*TRECHO CITADO*.
:::::
Tudo começa com duas pessoas que um dia resolvem  construir uma família…

Então os filhos vão chegando…

 Um, dois, três e seriam mais se a vida não tivesse dito: “NÃO”

É impressionante como tudo vai acontecendo como num filme, num passe de mágica e quando damos por nós, somos uma família barulhenta, com crianças correndo pela casa, com as brigas de irmãos, enfim pessoas que mesmo aos trancos, barrancos e separações dos pais, crescem, viram adolescentes insuportáveis, entram  numa faculdade e um dia sem aviso prévio , pisco os olhos  e eles começam a alçar voos distantes de nós…

A primeira saiu cedo, foi estudar em outra cidade e consequentemente morar com o pai. Essa foi uma das despedidas que pegou-me realmente de surpresa. Aquela certeza de que a mãe seria a pessoa mais importante da vida dos filhos, cai por terra, causando -me um tremendo abalo nos alicerces. Lição amarga. 

A segunda ficou mais tempo comigo…fez faculdade, formou-se, trabalhou por aqui e por fim, seguiu com o amor de sua vida, pra longe de minha vista…mas não me pegou desprevenida, tive tempo de vê-la se casando, sonhando e ao partir, deixou comigo por escolha dele mesmo, meu neto querido que criei até os 18 anos e que também partiu um dia para bem longe de mim…mergulhei por meses a fio numa saudade e tristeza profundas. Pensei que tivesse aprendido a lição, mas fui reprovada e tive que repetir para lembrar que criamos os filhos e netos … para o mundo. 

E  um dia sem aviso prévio, ele me fez bisavó. 

Em casa tinha ficado meu filho mais novo que por algumas vezes foi morar com colegas da faculdade e um dia já formado, voltou para casa e foi ficando por mais tempo que gostaria, pois agora era eu que precisava dele. Sentia - me segura ao seu lado. Estava protegida por meu marido e por meu filho. Meu castelo era bem guardado pelos dois escudeiros e eu achei que seria assim até o fim de meus dias. Mas, sempre tem um “ mas”… e a vida com suas eternas graças e surpresas, trouxe me a novidade: Meu filho resolveu que já era hora dele alçar seu próprio voo, seguir seu caminho e assim bem devagar em doses homeopáticas, com seu jeito discreto de ser, ele foi saindo …até a maneira de ir levando seus pertences foi suave, não me deixando aquela sensação de vazio que senti na partida dos irmãos. 

De repente olho em volta e ele não está mais. 

Quando acordo de manhã, olho para a porta do seu quarto preocupada com o horário,  então me lembro que ele se foi. Ainda é estranho, sinto falta de sua presença, mas ao mesmo tempo, sinto-me feliz por ele, lutou e venceu mais uma de suas batalhas, conquistou sua casa e sua liberdade. 

Ele ficou até quando pôde.
:::::
*TAREFAS A REALIZAR*.
1) Reproduza, do relato sobre os filhos que saem de casa, tudo o que vai de "Em casa tinha" até "partida dos irmãos.".
2) Retome o relato sobre os filhos que saem de casa e dê continuidade a ele a partir da última frase apresentada.
Os registros não têm nenhuma relação com o relato sobre os filhos que saem de casa.

*LINHAS DE DADOS*.
:::::
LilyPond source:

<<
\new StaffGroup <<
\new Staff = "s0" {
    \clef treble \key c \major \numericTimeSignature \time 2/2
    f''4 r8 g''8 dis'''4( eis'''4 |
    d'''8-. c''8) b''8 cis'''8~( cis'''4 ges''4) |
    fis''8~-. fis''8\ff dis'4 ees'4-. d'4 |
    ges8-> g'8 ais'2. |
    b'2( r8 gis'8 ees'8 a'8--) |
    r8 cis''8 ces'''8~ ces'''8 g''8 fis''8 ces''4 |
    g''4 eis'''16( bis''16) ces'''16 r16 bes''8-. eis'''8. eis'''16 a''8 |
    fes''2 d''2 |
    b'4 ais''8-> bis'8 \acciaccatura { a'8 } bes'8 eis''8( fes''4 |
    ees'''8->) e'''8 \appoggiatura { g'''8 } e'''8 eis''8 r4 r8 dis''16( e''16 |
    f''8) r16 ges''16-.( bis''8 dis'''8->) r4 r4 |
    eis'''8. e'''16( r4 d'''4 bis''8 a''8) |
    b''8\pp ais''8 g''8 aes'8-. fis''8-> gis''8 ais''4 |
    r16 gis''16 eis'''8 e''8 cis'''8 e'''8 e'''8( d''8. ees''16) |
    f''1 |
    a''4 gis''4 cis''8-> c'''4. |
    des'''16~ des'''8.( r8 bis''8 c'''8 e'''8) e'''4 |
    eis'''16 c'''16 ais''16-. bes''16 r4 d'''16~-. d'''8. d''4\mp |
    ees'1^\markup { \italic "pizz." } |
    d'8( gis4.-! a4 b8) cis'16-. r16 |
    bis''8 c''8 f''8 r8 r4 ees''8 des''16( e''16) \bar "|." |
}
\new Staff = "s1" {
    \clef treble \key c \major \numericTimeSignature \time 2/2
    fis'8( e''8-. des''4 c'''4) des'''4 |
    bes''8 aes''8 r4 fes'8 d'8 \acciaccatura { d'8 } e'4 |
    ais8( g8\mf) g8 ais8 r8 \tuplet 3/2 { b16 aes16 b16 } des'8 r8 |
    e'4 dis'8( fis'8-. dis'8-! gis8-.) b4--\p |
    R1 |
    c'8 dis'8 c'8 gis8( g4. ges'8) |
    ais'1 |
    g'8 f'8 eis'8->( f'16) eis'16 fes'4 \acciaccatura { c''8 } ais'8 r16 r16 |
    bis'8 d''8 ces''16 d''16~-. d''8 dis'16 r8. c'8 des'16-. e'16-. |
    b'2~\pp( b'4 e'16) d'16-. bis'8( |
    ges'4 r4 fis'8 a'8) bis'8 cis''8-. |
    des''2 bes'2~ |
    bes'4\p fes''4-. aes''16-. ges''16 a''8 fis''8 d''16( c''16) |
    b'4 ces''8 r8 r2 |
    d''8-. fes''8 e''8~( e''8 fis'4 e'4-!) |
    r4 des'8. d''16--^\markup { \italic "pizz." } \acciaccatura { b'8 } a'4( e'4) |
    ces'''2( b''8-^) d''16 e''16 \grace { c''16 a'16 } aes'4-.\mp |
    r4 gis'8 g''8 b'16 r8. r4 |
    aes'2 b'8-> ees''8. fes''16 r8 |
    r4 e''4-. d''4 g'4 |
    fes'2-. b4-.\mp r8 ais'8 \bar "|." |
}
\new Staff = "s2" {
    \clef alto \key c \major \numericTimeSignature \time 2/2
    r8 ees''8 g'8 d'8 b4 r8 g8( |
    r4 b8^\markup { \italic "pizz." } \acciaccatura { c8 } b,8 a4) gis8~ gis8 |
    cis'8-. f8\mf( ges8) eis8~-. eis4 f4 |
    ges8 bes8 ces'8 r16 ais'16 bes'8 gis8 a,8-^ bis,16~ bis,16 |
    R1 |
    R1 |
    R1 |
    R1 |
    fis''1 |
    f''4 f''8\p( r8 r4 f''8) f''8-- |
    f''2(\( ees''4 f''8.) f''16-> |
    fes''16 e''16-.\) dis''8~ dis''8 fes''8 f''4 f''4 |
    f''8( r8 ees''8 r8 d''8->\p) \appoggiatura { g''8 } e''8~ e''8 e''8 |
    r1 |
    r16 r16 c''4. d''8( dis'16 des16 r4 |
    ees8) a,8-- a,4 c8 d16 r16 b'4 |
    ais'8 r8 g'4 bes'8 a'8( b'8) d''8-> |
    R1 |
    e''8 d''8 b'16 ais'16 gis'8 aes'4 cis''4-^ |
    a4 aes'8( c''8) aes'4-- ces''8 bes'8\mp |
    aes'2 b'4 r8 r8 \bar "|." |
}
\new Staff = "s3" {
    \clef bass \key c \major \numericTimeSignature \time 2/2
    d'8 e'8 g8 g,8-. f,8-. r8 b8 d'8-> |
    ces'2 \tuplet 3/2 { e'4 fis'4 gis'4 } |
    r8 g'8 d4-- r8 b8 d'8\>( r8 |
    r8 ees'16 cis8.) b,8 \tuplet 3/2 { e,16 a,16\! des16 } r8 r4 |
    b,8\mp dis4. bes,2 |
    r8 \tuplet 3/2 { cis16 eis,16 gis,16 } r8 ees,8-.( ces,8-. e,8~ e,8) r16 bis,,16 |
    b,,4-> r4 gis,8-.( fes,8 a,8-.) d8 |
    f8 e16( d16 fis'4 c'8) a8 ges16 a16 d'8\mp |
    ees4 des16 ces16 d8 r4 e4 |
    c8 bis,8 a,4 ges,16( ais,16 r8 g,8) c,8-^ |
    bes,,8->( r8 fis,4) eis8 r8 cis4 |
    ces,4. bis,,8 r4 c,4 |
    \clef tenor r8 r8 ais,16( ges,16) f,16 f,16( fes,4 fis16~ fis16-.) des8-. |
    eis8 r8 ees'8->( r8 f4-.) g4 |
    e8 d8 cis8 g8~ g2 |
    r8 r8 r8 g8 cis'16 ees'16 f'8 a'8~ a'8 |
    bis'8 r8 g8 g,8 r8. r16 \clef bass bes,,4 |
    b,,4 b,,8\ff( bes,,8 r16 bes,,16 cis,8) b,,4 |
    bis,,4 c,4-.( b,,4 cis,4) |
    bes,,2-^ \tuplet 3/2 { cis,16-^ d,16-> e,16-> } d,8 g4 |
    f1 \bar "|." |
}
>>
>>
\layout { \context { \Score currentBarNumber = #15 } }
:::::
*AS RESPOSTAS*.
1)
Em casa tinha ficado meu filho mais novo que por algumas vezes foi morar com colegas da faculdade e um dia já formado, voltou para casa e foi ficando por mais tempo que gostaria, pois agora era eu que precisava dele. Sentia - me segura ao seu lado. Estava protegida por meu marido e por meu filho. Meu castelo era bem guardado pelos dois escudeiros e eu achei que seria assim até o fim de meus dias. Mas, sempre tem um “ mas”… e a vida com suas eternas graças e surpresas, trouxe me a novidade: Meu filho resolveu que já era hora dele alçar seu próprio voo, seguir seu caminho e assim bem devagar em doses homeopáticas, com seu jeito discreto de ser, ele foi saindo …até a maneira de ir levando seus pertences foi suave, não me deixando aquela sensação de vazio que senti na partida dos irmãos.

2)
Mas também partiu…

Ele foi o ÚLTIMO DOS MOICANOS !

Selma.

COMENTÁRIOS

Mãe
Boa tarde
Mesmo no turbilhão imensurável que minha vida caminha, sempre paro para ler seus textos. Sabia que cedo ou tarde iria ler algo assim... são muitos anos de convivência para saber o que outra pessoa pensa e sente. Logicamente, mesmo sabendo que este momento chegaria, não tive a estabilidade emocional que gostaria, então acabei por derrubar as lágrimas que cada vez mais são raras de serem vistas neste mundo tão insólito e efêmero... 

As vezes penso em quantos caminhos incorretos ou escolhas equivocadas eu poderia ter seguido e definido... e neste sentido, juntamente com tantos outros, realmente me considero o último dos moicanos!!! Alguém que não tem mais seu “povo”... sua casa, ou mesmo uma identidade inabaláveis... mas a vida é assim!!! Aceitei minhas diferenças com o mundo, tolero, muitas vezes a contragosto... mas o que significa engolir um sapo para quem já teve que digerir baleias? NADA...

Poucas coisas neste mundo me fazem continuar... a moralidade, gratidão, aprendizado e não menos importante, meu dever existencial de proteger aqueles poucos afortunados que detém meu respeito, carinho, admiração e amor...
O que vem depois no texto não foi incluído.